[PROVIDED RECORDS — start]

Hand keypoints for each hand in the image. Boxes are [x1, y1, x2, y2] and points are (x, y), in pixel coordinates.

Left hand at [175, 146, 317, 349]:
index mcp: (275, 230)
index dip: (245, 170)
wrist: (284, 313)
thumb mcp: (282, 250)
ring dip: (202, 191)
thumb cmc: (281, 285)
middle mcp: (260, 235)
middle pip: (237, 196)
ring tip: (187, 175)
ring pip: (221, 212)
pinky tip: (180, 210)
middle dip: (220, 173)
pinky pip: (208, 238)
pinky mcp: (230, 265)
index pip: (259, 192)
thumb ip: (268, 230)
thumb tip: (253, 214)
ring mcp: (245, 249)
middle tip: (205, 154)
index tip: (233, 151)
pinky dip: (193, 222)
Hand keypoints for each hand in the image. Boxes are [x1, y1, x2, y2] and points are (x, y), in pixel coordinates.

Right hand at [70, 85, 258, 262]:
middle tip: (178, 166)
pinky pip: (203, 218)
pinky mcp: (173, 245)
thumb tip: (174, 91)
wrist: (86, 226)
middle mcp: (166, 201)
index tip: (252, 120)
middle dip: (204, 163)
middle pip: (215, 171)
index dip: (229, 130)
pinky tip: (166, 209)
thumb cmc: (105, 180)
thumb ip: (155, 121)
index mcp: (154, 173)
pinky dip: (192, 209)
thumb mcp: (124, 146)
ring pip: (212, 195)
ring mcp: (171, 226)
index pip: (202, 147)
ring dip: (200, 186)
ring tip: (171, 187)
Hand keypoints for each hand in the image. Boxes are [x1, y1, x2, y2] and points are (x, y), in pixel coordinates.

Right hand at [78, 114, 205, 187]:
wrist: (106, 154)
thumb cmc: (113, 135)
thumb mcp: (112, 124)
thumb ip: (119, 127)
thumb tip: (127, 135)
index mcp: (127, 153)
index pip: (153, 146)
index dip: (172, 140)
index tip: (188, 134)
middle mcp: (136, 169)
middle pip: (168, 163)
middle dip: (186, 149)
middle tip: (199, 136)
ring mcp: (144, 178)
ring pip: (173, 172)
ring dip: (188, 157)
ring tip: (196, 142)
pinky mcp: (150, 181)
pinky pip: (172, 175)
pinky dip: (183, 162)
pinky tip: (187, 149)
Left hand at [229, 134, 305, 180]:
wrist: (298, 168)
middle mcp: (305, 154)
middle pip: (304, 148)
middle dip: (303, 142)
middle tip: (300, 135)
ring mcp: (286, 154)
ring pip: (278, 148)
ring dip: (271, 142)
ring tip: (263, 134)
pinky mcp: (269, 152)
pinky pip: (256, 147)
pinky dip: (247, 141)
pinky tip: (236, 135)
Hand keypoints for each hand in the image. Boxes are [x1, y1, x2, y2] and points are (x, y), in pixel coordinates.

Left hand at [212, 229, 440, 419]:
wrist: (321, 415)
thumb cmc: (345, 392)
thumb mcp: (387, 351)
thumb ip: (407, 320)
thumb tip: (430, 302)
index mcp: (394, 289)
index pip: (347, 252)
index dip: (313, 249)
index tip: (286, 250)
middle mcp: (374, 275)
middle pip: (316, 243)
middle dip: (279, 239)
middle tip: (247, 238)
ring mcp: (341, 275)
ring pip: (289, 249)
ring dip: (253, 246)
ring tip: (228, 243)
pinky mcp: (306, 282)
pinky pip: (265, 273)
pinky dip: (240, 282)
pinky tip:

[PROVIDED RECORDS — finish]

* _EXERCISE_
Give back the complete data, each line unchanged.

* _COMPLETED EXERCISE_
Hand keypoints for each hand in the image. Boxes are [x1, y1, x2, y2] and points are (x, y), in pixel coordinates.

Left hand at [175, 146, 317, 349]:
index mcp: (275, 230)
index dip: (245, 170)
wrist: (284, 313)
thumb mcp: (282, 250)
ring dip: (202, 191)
thumb cmc: (281, 285)
middle mcp: (260, 235)
middle pip: (237, 196)
ring tip: (187, 175)
ring pip: (221, 212)
pinky tip: (180, 210)
middle dip: (220, 173)
pinky pip: (208, 238)
pinky mcp: (230, 265)
index pip: (259, 192)
thumb ip: (268, 230)
thumb tip: (253, 214)
ring mcp: (245, 249)
middle tip: (205, 154)
index tip: (233, 151)
pinky dip: (193, 222)
Hand keypoints for each hand in the image. Boxes are [x1, y1, x2, y2] and points are (x, y), in pixel coordinates.

Right hand at [70, 85, 258, 262]:
middle tip: (178, 166)
pinky pip: (203, 218)
pinky mcp: (173, 245)
thumb tip: (174, 91)
wrist: (86, 226)
middle mcp: (166, 201)
index tip: (252, 120)
middle dip: (204, 163)
middle pip: (215, 171)
index dip: (229, 130)
pinky tip: (166, 209)
thumb cmc: (105, 180)
thumb ip: (155, 121)
index mcp: (154, 173)
pinky dip: (192, 209)
thumb mcp: (124, 146)
ring pip: (212, 195)
ring mcp: (171, 226)
index pip: (202, 147)
ring dip: (200, 186)
ring tip: (171, 187)
Hand keypoints for each hand in the image. Boxes are [x1, y1, x2, y2] and points are (x, y), in pixel coordinates.

Right hand at [78, 114, 205, 187]:
wrist: (106, 154)
thumb cmc: (113, 135)
thumb mcp: (112, 124)
thumb ip: (119, 127)
thumb tip: (127, 135)
index mcp: (127, 153)
index pip: (153, 146)
index dip: (172, 140)
index tip: (188, 134)
middle mcp: (136, 169)
middle pip: (168, 163)
middle dip: (186, 149)
middle tip: (199, 136)
ring mcp: (144, 178)
ring pip: (173, 172)
ring dip: (188, 157)
ring tip: (196, 142)
pinky mcp: (150, 181)
pinky pip: (172, 175)
pinky dip: (183, 162)
pinky tip: (187, 149)
Left hand at [229, 134, 305, 180]:
wrist: (298, 168)
middle mcp: (305, 154)
middle pip: (304, 148)
middle dip: (303, 142)
middle tip: (300, 135)
ring mcp: (286, 154)
ring pip: (278, 148)
ring dip: (271, 142)
ring tip: (263, 134)
pinky mcp: (269, 152)
pinky pip: (256, 147)
pinky dip: (247, 141)
pinky tip: (236, 135)
Hand keypoints for each hand in the image. Boxes are [x1, y1, x2, y2] and points are (x, y), in pixel coordinates.

Left hand at [212, 229, 440, 419]:
wrist: (321, 415)
thumb cmc: (345, 392)
thumb mcp: (387, 351)
thumb ip: (407, 320)
thumb tip: (430, 302)
index mcp: (394, 289)
index pip: (347, 252)
index dip: (313, 249)
index tip: (286, 250)
middle mcp: (374, 275)
middle pip: (316, 243)
middle dip: (279, 239)
middle tip: (247, 238)
ring mcp: (341, 275)
ring pip: (289, 249)
ring dip: (253, 246)
ring tip: (228, 243)
pinky mcp: (306, 282)
pinky pip: (265, 273)
pinky dip: (240, 282)
pinky tip:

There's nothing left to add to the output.